» **INFORMATION GIVEN**:
------------------------------

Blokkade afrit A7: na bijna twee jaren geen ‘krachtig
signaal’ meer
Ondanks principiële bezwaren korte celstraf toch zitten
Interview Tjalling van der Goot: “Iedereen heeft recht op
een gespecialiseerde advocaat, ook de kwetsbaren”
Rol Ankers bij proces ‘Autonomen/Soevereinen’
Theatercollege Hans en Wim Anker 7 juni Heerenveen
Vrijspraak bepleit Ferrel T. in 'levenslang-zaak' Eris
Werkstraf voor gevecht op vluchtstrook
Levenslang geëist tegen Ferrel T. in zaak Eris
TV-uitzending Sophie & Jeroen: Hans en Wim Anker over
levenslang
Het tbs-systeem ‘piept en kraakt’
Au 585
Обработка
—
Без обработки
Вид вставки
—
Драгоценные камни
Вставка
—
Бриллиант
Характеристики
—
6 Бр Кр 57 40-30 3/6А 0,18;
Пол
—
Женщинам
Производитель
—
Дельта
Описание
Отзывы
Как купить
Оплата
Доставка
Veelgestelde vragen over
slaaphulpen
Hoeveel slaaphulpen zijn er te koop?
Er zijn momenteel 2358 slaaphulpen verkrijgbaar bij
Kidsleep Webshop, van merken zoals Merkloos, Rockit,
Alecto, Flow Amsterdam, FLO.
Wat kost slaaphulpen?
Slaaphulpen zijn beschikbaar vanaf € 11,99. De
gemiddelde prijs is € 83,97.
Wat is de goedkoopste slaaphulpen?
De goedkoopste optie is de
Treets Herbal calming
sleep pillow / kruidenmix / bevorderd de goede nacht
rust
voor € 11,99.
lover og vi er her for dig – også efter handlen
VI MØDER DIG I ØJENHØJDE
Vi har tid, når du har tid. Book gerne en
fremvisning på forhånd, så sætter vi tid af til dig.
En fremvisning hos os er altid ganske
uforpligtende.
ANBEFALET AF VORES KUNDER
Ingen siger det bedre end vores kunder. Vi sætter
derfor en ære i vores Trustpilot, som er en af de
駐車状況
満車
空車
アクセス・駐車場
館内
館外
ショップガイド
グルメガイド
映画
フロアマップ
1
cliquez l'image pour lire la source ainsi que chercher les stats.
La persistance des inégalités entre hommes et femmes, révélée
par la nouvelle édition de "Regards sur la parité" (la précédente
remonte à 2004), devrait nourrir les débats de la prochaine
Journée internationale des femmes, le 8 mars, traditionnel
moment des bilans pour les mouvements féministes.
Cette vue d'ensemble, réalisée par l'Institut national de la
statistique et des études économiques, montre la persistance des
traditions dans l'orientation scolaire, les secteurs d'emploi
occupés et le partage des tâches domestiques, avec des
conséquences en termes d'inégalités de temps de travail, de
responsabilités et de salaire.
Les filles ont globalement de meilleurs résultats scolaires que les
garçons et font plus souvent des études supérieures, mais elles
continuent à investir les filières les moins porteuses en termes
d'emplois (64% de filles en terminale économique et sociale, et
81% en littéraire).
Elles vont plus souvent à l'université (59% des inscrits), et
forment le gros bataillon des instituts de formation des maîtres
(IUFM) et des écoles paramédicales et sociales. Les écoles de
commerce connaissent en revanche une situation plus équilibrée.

------------------------------

» **EXERCISE REQUIREMENTS**: Write out the text of all the records line for line, keeping every word, accent and line break unchanged.

» **TASK RESPONSE**:
Blokkade afrit A7: na bijna twee jaren geen ‘krachtig
signaal’ meer
Ondanks principiële bezwaren korte celstraf toch zitten
Interview Tjalling van der Goot: “Iedereen heeft recht op
een gespecialiseerde advocaat, ook de kwetsbaren”
Rol Ankers bij proces ‘Autonomen/Soevereinen’
Theatercollege Hans en Wim Anker 7 juni Heerenveen
Vrijspraak bepleit Ferrel T. in 'levenslang-zaak' Eris
Werkstraf voor gevecht op vluchtstrook
Levenslang geëist tegen Ferrel T. in zaak Eris
TV-uitzending Sophie & Jeroen: Hans en Wim Anker over
levenslang
Het tbs-systeem ‘piept en kraakt’
Au 585
Обработка
—
Без обработки
Вид вставки
—
Драгоценные камни
Вставка
—
Бриллиант
Характеристики
—
6 Бр Кр 57 40-30 3/6А 0,18;
Пол
—
Женщинам
Производитель
—
Дельта
Описание
Отзывы
Как купить
Оплата
Доставка
Veelgestelde vragen over
slaaphulpen
Hoeveel slaaphulpen zijn er te koop?
Er zijn momenteel 2358 slaaphulpen verkrijgbaar bij
Kidsleep Webshop, van merken zoals Merkloos, Rockit,
Alecto, Flow Amsterdam, FLO.
Wat kost slaaphulpen?
Slaaphulpen zijn beschikbaar vanaf € 11,99. De
gemiddelde prijs is € 83,97.
Wat is de goedkoopste slaaphulpen?
De goedkoopste optie is de
Treets Herbal calming
sleep pillow / kruidenmix / bevorderd de goede nacht
rust
voor € 11,99.
lover og vi er her for dig – også efter handlen
VI MØDER DIG I ØJENHØJDE
Vi har tid, når du har tid. Book gerne en
fremvisning på forhånd, så sætter vi tid af til dig.
En fremvisning hos os er altid ganske
uforpligtende.
ANBEFALET AF VORES KUNDER
Ingen siger det bedre end vores kunder. Vi sætter
derfor en ære i vores Trustpilot, som er en af de
駐車状況
満車
空車
アクセス・駐車場
館内
館外
ショップガイド
グルメガイド
映画
フロアマップ
1
cliquez l'image pour lire la source ainsi que chercher les stats.
La persistance des inégalités entre hommes et femmes, révélée
par la nouvelle édition de "Regards sur la parité" (la précédente
remonte à 2004), devrait nourrir les débats de la prochaine
Journée internationale des femmes, le 8 mars, traditionnel
moment des bilans pour les mouvements féministes.
Cette vue d'ensemble, réalisée par l'Institut national de la
statistique et des études économiques, montre la persistance des
traditions dans l'orientation scolaire, les secteurs d'emploi
occupés et le partage des tâches domestiques, avec des
conséquences en termes d'inégalités de temps de travail, de
responsabilités et de salaire.
Les filles ont globalement de meilleurs résultats scolaires que les
garçons et font plus souvent des études supérieures, mais elles
continuent à investir les filières les moins porteuses en termes
d'emplois (64% de filles en terminale économique et sociale, et
81% en littéraire).
Elles vont plus souvent à l'université (59% des inscrits), et
forment le gros bataillon des instituts de formation des maîtres
(IUFM) et des écoles paramédicales et sociales. Les écoles de
commerce connaissent en revanche une situation plus équilibrée.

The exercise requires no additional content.